┌─ Cuplikan Sumber
In [None]:
import random
import string
from datetime import datetime, timedelta
import time
import sys
import math

# ================== HASH SEARCH ==================
def build_hash_index(transactions, key):
    index = {}
    for txn in transactions:
        value = txn[key]
        if value not in index:
            index[value] = []
        index[value].append(txn)
    return index

def hash_search(index, key):
    return index.get(key, None)

# ================== SELECTION SORT ==================
def selection_sort(transactions, key):
    n = len(transactions)
    for i in range(n):
        min_idx = i
        for j in range(i + 1, n):
            if transactions[j][key] < transactions[min_idx][key]:
                min_idx = j
        transactions[i], transactions[min_idx] = transactions[min_idx], transactions[i]
    return transactions

# ================== MEMORI COMPLEXITY ==================
def memory_complexity(data):
    return sys.getsizeof(data)
└─
Yang Dikerjakan:
**a)** Ringkaslah blok dalam potongan kode di atas yang diawali dengan "def selection_sort(transactions, key):" menjadi daftar langkah singkat.
**b)** Tampilkan bagian potongan kode di atas dari "# ================== HASH SEARCH" sampai "index[value].append(txn)".
┌─ Catatan
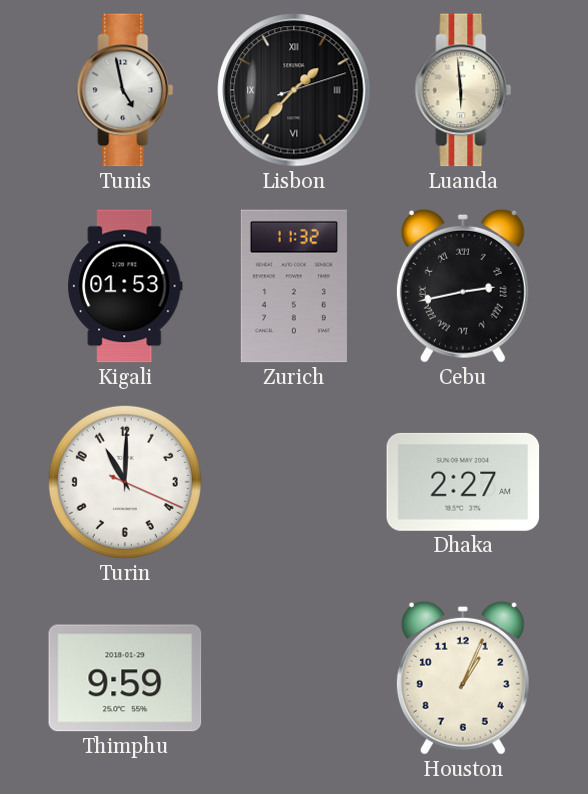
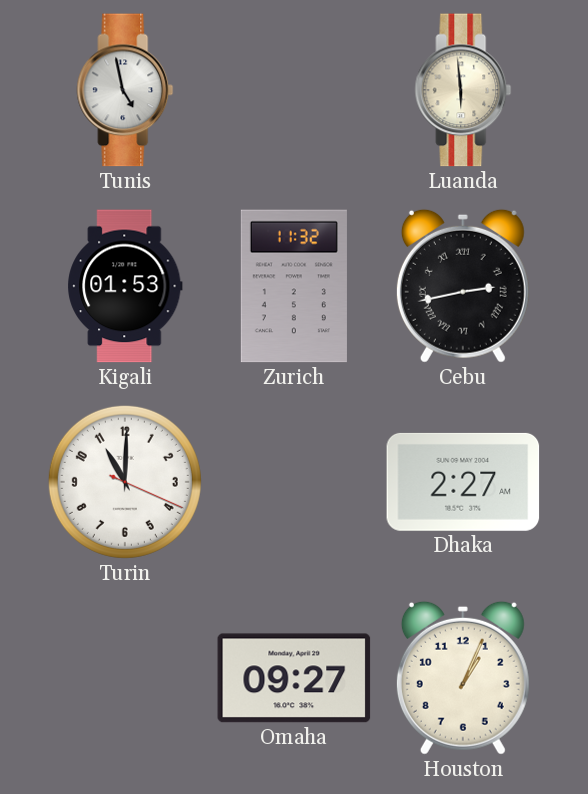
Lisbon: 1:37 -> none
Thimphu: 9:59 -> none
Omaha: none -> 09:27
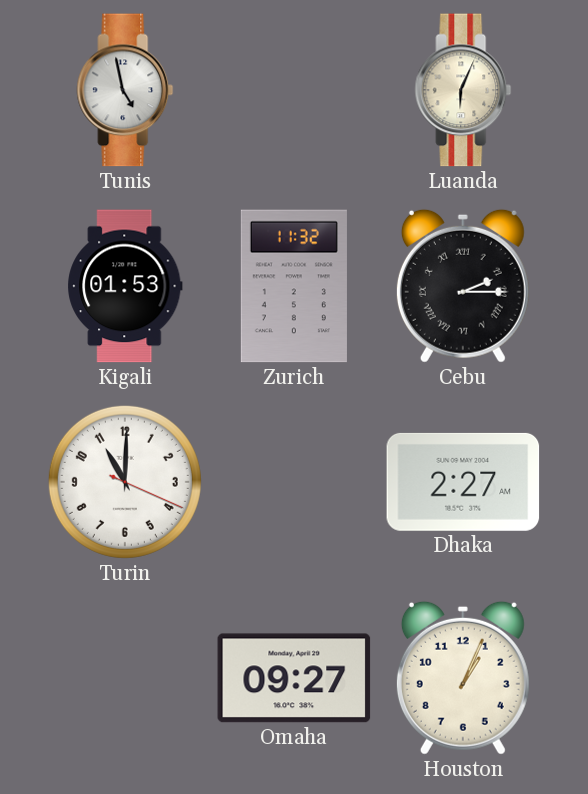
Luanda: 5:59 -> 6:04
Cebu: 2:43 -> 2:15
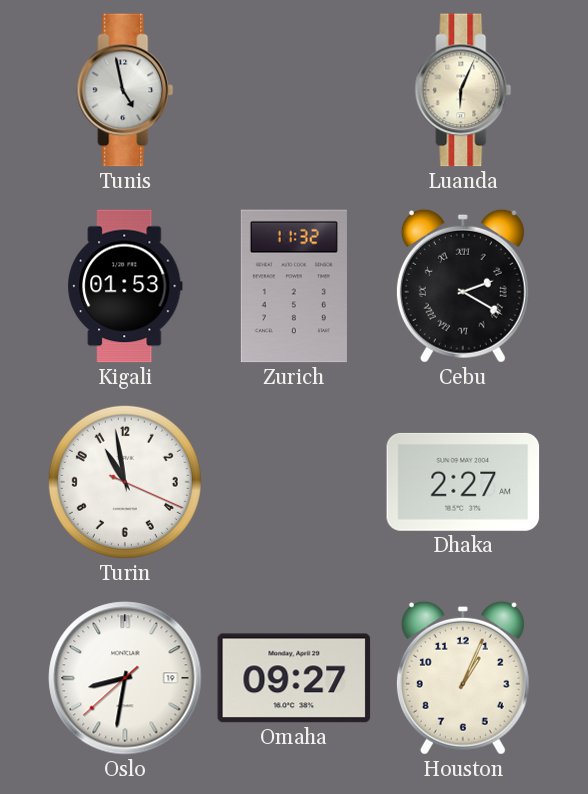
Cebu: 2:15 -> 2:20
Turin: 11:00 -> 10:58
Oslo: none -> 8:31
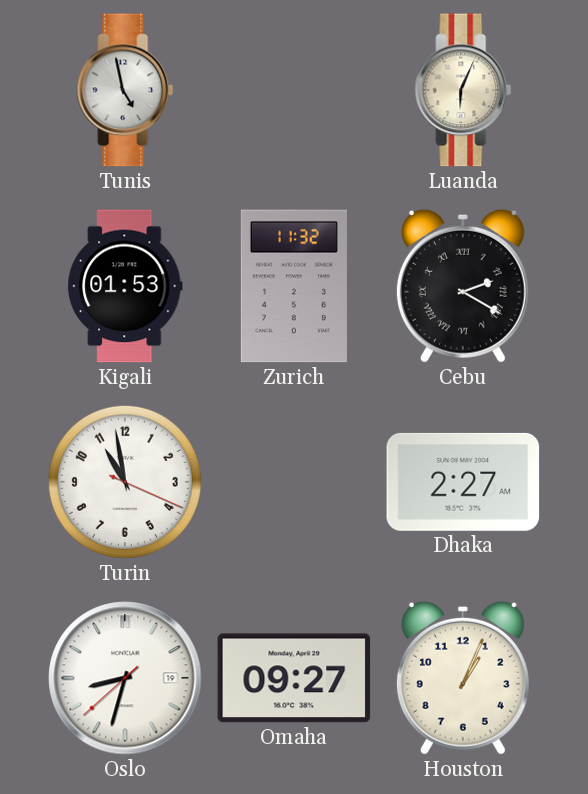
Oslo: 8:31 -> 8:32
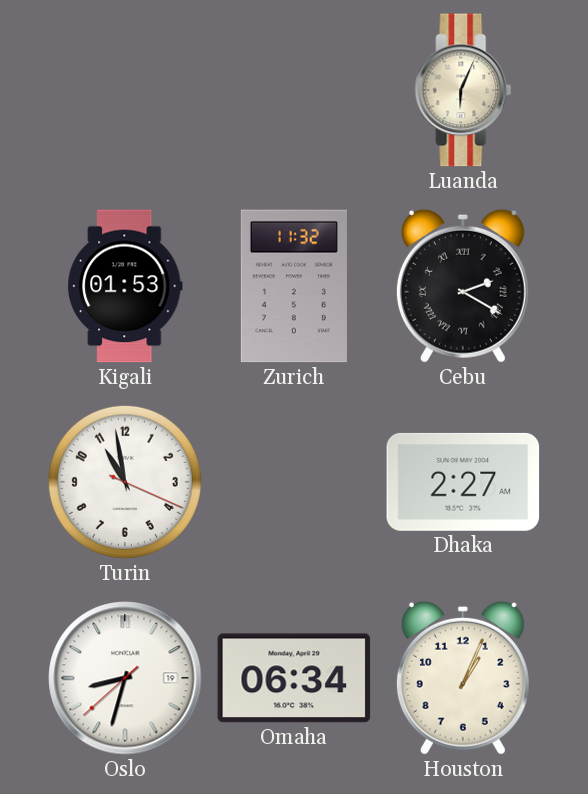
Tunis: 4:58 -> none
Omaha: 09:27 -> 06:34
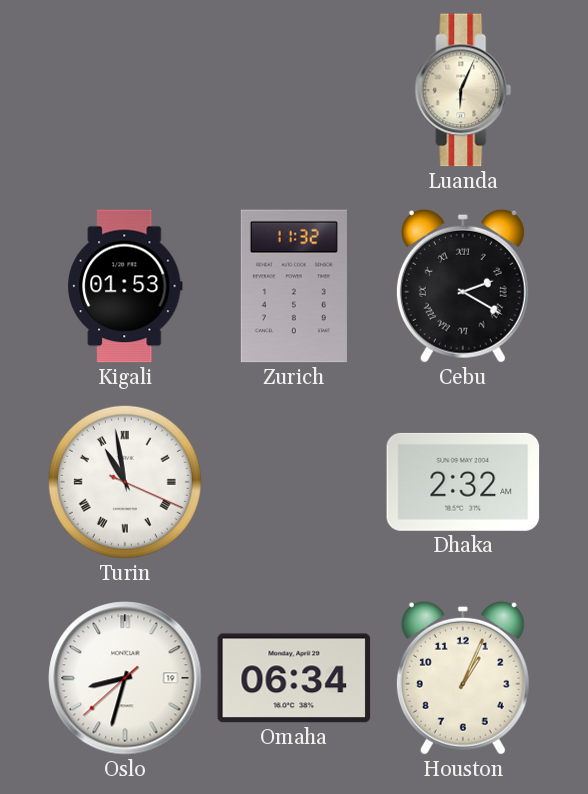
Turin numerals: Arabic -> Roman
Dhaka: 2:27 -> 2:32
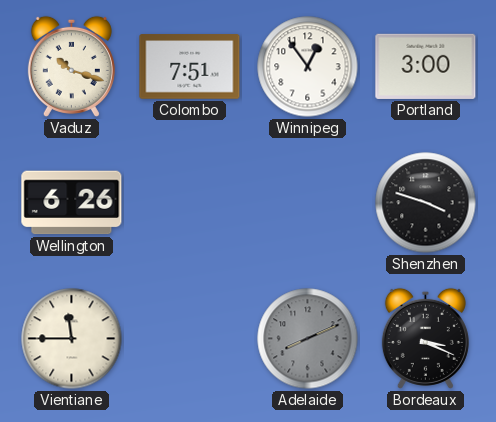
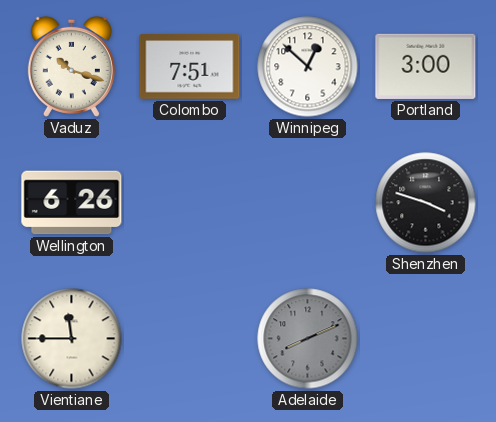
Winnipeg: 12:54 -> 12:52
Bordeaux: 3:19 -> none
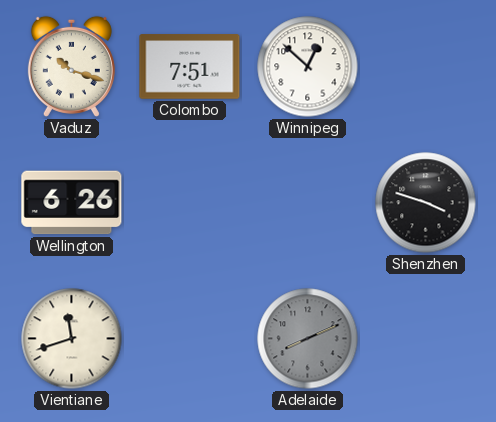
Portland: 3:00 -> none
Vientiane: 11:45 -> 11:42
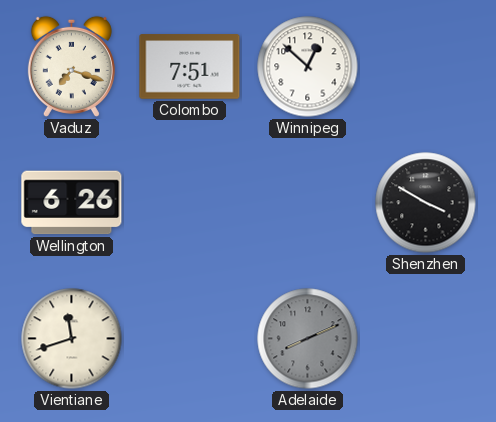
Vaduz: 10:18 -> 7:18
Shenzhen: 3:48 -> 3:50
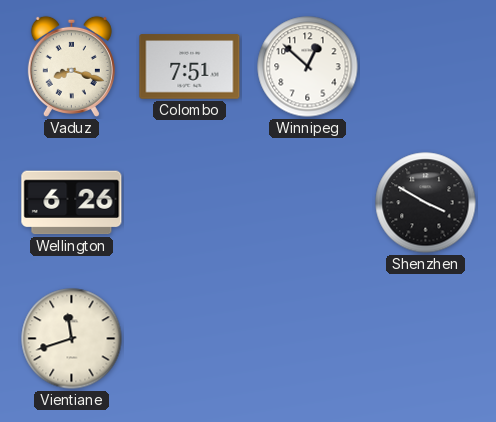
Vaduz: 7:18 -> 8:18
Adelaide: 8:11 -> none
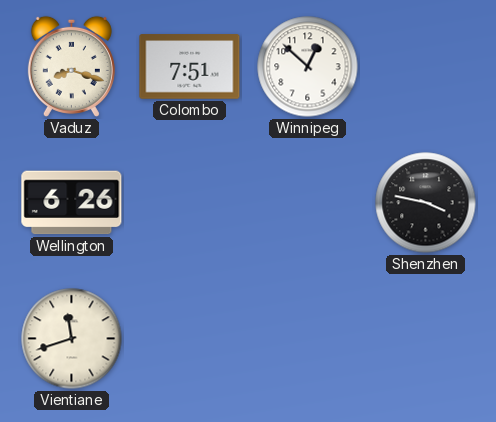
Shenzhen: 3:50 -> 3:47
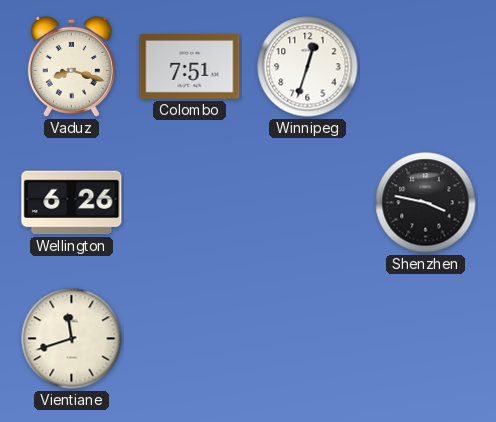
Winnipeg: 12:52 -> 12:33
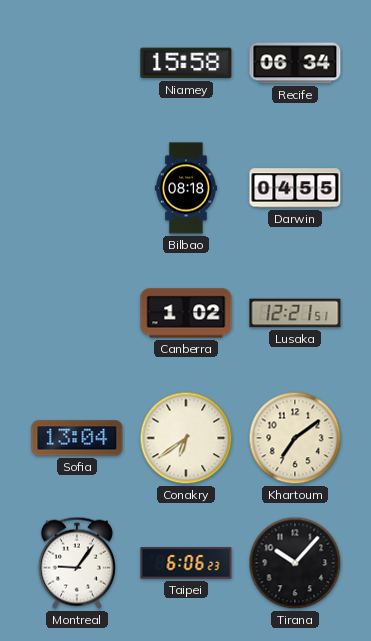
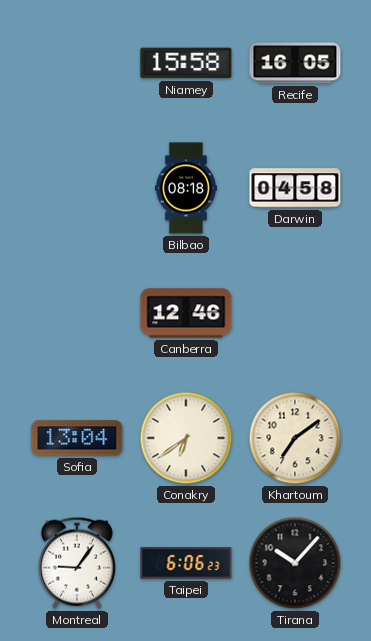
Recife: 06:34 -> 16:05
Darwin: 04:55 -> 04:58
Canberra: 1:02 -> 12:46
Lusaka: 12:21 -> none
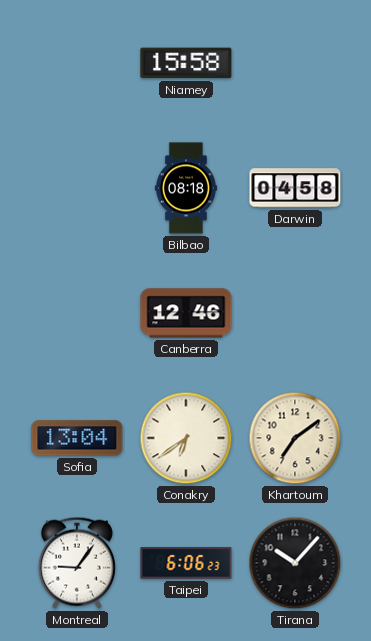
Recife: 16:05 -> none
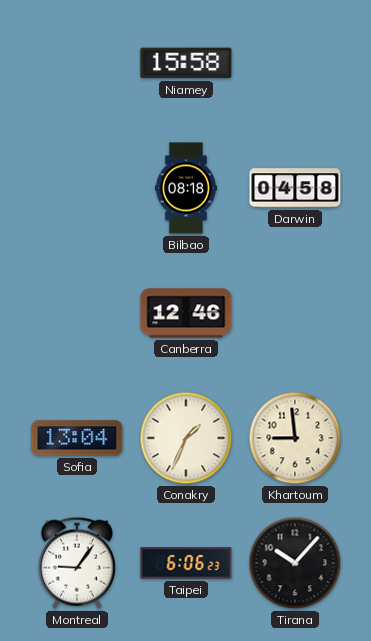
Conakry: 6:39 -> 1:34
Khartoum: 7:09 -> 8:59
└─
Daftar Jawaban:
**a)**
- Hitung jumlah transaksi sebagai n.
- Untuk setiap posisi i dari awal hingga akhir, anggap i sebagai indeks nilai terkecil.
- Periksa setiap posisi j sesudah i; bila nilai kunci pada j lebih kecil daripada nilai pada indeks terkecil, jadikan j indeks terkecil.
- Tukar transaksi pada posisi i dengan transaksi pada indeks terkecil.
- Kembalikan daftar transaksi yang sudah terurut.

**b)**
# ================== HASH SEARCH ==================
def build_hash_index(transactions, key):
    index = {}
    for txn in transactions:
        value = txn[key]
        if value not in index:
            index[value] = []
        index[value].append(txn)